EXERCISE BRIEF -
Find the line containing "Zinc-Nickel Redox Flow Battery". Retype it and every line after it through the end of the entries, exactly as written, with nothing added.

[Stored data entries]
· · ·

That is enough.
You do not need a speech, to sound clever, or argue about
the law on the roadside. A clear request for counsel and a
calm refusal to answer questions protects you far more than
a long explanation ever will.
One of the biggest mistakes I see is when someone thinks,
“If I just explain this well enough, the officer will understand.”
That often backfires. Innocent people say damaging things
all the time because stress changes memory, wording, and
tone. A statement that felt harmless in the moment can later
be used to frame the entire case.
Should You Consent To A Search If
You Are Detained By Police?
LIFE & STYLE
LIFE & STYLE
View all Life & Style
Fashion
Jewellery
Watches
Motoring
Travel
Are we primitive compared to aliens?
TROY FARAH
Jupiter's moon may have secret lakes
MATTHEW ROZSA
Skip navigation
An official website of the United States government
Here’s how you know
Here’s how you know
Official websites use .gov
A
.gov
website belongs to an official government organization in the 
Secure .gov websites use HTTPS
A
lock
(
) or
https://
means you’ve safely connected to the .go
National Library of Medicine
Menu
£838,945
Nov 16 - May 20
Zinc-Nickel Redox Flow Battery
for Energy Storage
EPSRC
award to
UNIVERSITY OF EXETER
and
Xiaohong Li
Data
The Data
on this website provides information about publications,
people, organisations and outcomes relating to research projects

· · ·

FINISHED EXERCISE -
Zinc-Nickel Redox Flow Battery
for Energy Storage
EPSRC
award to
UNIVERSITY OF EXETER
and
Xiaohong Li
Data
The Data
on this website provides information about publications,
people, organisations and outcomes relating to research projects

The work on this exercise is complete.